--- 工作任务 ---
把下方列表转写为 Markdown 表格，包含“序号”和“内容”两列，序号按行依次编号，内容列照录该行文字，空行略去不计。

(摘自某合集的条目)

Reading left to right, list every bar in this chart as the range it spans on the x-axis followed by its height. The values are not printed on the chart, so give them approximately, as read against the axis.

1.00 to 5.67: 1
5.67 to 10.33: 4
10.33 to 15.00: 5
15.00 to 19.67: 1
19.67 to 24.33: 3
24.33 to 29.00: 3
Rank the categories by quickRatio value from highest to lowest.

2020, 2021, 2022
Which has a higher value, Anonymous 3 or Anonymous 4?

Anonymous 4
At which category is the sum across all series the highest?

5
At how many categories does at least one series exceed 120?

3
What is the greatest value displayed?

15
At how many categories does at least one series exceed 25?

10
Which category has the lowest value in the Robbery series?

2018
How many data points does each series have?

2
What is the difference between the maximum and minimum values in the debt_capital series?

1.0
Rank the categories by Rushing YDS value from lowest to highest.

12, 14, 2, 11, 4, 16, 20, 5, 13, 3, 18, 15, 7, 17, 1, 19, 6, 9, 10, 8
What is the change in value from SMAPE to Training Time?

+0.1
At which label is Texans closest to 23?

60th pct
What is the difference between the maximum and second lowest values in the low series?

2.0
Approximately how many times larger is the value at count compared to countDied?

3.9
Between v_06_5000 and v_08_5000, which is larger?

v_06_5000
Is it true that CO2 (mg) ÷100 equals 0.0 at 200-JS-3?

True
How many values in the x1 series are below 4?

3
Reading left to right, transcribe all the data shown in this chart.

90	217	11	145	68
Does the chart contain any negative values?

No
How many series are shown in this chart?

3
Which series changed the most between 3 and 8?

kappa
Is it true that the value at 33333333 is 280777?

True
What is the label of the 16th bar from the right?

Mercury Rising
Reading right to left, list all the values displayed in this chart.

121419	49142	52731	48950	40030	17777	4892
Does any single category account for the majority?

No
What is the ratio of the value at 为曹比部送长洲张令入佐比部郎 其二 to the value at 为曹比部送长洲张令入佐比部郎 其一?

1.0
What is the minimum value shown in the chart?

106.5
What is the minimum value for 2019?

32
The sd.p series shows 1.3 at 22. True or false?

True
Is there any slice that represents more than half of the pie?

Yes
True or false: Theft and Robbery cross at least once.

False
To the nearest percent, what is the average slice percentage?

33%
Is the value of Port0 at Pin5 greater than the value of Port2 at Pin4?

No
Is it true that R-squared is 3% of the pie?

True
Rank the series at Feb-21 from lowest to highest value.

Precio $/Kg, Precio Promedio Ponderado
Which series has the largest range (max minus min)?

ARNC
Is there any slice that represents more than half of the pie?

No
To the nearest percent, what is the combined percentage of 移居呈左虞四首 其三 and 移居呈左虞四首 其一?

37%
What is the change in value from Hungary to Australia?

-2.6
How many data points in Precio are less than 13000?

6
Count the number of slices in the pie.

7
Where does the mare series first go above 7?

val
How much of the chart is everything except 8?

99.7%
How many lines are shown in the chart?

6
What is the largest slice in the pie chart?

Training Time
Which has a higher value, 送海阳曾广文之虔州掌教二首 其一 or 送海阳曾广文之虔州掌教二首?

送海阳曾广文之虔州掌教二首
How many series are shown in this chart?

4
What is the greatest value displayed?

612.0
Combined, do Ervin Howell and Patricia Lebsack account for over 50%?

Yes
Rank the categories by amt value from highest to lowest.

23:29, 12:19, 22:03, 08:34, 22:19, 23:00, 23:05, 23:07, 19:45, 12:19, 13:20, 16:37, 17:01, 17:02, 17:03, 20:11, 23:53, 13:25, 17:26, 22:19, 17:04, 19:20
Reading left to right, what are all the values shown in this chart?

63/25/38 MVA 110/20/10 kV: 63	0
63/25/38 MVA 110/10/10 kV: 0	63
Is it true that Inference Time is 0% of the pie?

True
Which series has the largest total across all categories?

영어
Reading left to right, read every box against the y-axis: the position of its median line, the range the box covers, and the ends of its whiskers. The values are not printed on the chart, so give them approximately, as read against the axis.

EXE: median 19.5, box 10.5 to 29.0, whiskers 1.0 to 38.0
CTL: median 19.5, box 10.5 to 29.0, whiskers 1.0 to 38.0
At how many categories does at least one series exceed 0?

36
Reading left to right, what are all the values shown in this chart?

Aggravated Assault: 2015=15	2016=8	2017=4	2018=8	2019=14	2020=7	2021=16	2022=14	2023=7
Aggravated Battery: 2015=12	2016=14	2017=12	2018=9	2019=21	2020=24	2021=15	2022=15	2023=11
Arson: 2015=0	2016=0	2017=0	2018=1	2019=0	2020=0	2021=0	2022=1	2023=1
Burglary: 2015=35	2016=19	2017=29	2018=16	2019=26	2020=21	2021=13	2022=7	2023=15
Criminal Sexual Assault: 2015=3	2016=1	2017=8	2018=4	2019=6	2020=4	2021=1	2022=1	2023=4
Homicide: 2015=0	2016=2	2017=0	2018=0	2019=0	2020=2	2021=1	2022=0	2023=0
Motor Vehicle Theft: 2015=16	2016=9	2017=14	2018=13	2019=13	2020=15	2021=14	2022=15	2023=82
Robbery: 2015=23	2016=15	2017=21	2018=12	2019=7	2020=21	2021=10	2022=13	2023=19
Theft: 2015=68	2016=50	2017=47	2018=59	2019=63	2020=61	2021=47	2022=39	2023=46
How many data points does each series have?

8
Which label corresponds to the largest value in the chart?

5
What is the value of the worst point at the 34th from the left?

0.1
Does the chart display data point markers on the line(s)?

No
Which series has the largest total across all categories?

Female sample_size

--- 回复 ---
| 序号 | 内容 |
|---|---|
| 1 | Reading left to right, list every bar in this chart as the range it spans on the x-axis followed by its height. The values are not printed on the chart, so give them approximately, as read against the axis. |
| 2 | 1.00 to 5.67: 1 |
| 3 | 5.67 to 10.33: 4 |
| 4 | 10.33 to 15.00: 5 |
| 5 | 15.00 to 19.67: 1 |
| 6 | 19.67 to 24.33: 3 |
| 7 | 24.33 to 29.00: 3 |
| 8 | Rank the categories by quickRatio value from highest to lowest. |
| 9 | 2020, 2021, 2022 |
| 10 | Which has a higher value, Anonymous 3 or Anonymous 4? |
| 11 | Anonymous 4 |
| 12 | At which category is the sum across all series the highest? |
| 13 | 5 |
| 14 | At how many categories does at least one series exceed 120? |
| 15 | 3 |
| 16 | What is the greatest value displayed? |
| 17 | 15 |
| 18 | At how many categories does at least one series exceed 25? |
| 19 | 10 |
| 20 | Which category has the lowest value in the Robbery series? |
| 21 | 2018 |
| 22 | How many data points does each series have? |
| 23 | 2 |
| 24 | What is the difference between the maximum and minimum values in the debt_capital series? |
| 25 | 1.0 |
| 26 | Rank the categories by Rushing YDS value from lowest to highest. |
| 27 | 12, 14, 2, 11, 4, 16, 20, 5, 13, 3, 18, 15, 7, 17, 1, 19, 6, 9, 10, 8 |
| 28 | What is the change in value from SMAPE to Training Time? |
| 29 | +0.1 |
| 30 | At which label is Texans closest to 23? |
| 31 | 60th pct |
| 32 | What is the difference between the maximum and second lowest values in the low series? |
| 33 | 2.0 |
| 34 | Approximately how many times larger is the value at count compared to countDied? |
| 35 | 3.9 |
| 36 | Between v_06_5000 and v_08_5000, which is larger? |
| 37 | v_06_5000 |
| 38 | Is it true that CO2 (mg) ÷100 equals 0.0 at 200-JS-3? |
| 39 | True |
| 40 | How many values in the x1 series are below 4? |
| 41 | 3 |
| 42 | Reading left to right, transcribe all the data shown in this chart. |
| 43 | 90	217	11	145	68 |
| 44 | Does the chart contain any negative values? |
| 45 | No |
| 46 | How many series are shown in this chart? |
| 47 | 3 |
| 48 | Which series changed the most between 3 and 8? |
| 49 | kappa |
| 50 | Is it true that the value at 33333333 is 280777? |
| 51 | True |
| 52 | What is the label of the 16th bar from the right? |
| 53 | Mercury Rising |
| 54 | Reading right to left, list all the values displayed in this chart. |
| 55 | 121419	49142	52731	48950	40030	17777	4892 |
| 56 | Does any single category account for the majority? |
| 57 | No |
| 58 | What is the ratio of the value at 为曹比部送长洲张令入佐比部郎 其二 to the value at 为曹比部送长洲张令入佐比部郎 其一? |
| 59 | 1.0 |
| 60 | What is the minimum value shown in the chart? |
| 61 | 106.5 |
| 62 | What is the minimum value for 2019? |
| 63 | 32 |
| 64 | The sd.p series shows 1.3 at 22. True or false? |
| 65 | True |
| 66 | Is there any slice that represents more than half of the pie? |
| 67 | Yes |
| 68 | True or false: Theft and Robbery cross at least once. |
| 69 | False |
| 70 | To the nearest percent, what is the average slice percentage? |
| 71 | 33% |
| 72 | Is the value of Port0 at Pin5 greater than the value of Port2 at Pin4? |
| 73 | No |
| 74 | Is it true that R-squared is 3% of the pie? |
| 75 | True |
| 76 | Rank the series at Feb-21 from lowest to highest value. |
| 77 | Precio $/Kg, Precio Promedio Ponderado |
| 78 | Which series has the largest range (max minus min)? |
| 79 | ARNC |
| 80 | Is there any slice that represents more than half of the pie? |
| 81 | No |
| 82 | To the nearest percent, what is the combined percentage of 移居呈左虞四首 其三 and 移居呈左虞四首 其一? |
| 83 | 37% |
| 84 | What is the change in value from Hungary to Australia? |
| 85 | -2.6 |
| 86 | How many data points in Precio are less than 13000? |
| 87 | 6 |
| 88 | Count the number of slices in the pie. |
| 89 | 7 |
| 90 | Where does the mare series first go above 7? |
| 91 | val |
| 92 | How much of the chart is everything except 8? |
| 93 | 99.7% |
| 94 | How many lines are shown in the chart? |
| 95 | 6 |
| 96 | What is the largest slice in the pie chart? |
| 97 | Training Time |
| 98 | Which has a higher value, 送海阳曾广文之虔州掌教二首 其一 or 送海阳曾广文之虔州掌教二首? |
| 99 | 送海阳曾广文之虔州掌教二首 |
| 100 | How many series are shown in this chart? |
| 101 | 4 |
| 102 | What is the greatest value displayed? |
| 103 | 612.0 |
| 104 | Combined, do Ervin Howell and Patricia Lebsack account for over 50%? |
| 105 | Yes |
| 106 | Rank the categories by amt value from highest to lowest. |
| 107 | 23:29, 12:19, 22:03, 08:34, 22:19, 23:00, 23:05, 23:07, 19:45, 12:19, 13:20, 16:37, 17:01, 17:02, 17:03, 20:11, 23:53, 13:25, 17:26, 22:19, 17:04, 19:20 |
| 108 | Reading left to right, what are all the values shown in this chart? |
| 109 | 63/25/38 MVA 110/20/10 kV: 63	0 |
| 110 | 63/25/38 MVA 110/10/10 kV: 0	63 |
| 111 | Is it true that Inference Time is 0% of the pie? |
| 112 | True |
| 113 | Which series has the largest total across all categories? |
| 114 | 영어 |
| 115 | Reading left to right, read every box against the y-axis: the position of its median line, the range the box covers, and the ends of its whiskers. The values are not printed on the chart, so give them approximately, as read against the axis. |
| 116 | EXE: median 19.5, box 10.5 to 29.0, whiskers 1.0 to 38.0 |
| 117 | CTL: median 19.5, box 10.5 to 29.0, whiskers 1.0 to 38.0 |
| 118 | At how many categories does at least one series exceed 0? |
| 119 | 36 |
| 120 | Reading left to right, what are all the values shown in this chart? |
| 121 | Aggravated Assault: 2015=15	2016=8	2017=4	2018=8	2019=14	2020=7	2021=16	2022=14	2023=7 |
| 122 | Aggravated Battery: 2015=12	2016=14	2017=12	2018=9	2019=21	2020=24	2021=15	2022=15	2023=11 |
| 123 | Arson: 2015=0	2016=0	2017=0	2018=1	2019=0	2020=0	2021=0	2022=1	2023=1 |
| 124 | Burglary: 2015=35	2016=19	2017=29	2018=16	2019=26	2020=21	2021=13	2022=7	2023=15 |
| 125 | Criminal Sexual Assault: 2015=3	2016=1	2017=8	2018=4	2019=6	2020=4	2021=1	2022=1	2023=4 |
| 126 | Homicide: 2015=0	2016=2	2017=0	2018=0	2019=0	2020=2	2021=1	2022=0	2023=0 |
| 127 | Motor Vehicle Theft: 2015=16	2016=9	2017=14	2018=13	2019=13	2020=15	2021=14	2022=15	2023=82 |
| 128 | Robbery: 2015=23	2016=15	2017=21	2018=12	2019=7	2020=21	2021=10	2022=13	2023=19 |
| 129 | Theft: 2015=68	2016=50	2017=47	2018=59	2019=63	2020=61	2021=47	2022=39	2023=46 |
| 130 | How many data points does each series have? |
| 131 | 8 |
| 132 | Which label corresponds to the largest value in the chart? |
| 133 | 5 |
| 134 | What is the value of the worst point at the 34th from the left? |
| 135 | 0.1 |
| 136 | Does the chart display data point markers on the line(s)? |
| 137 | No |
| 138 | Which series has the largest total across all categories? |
| 139 | Female sample_size |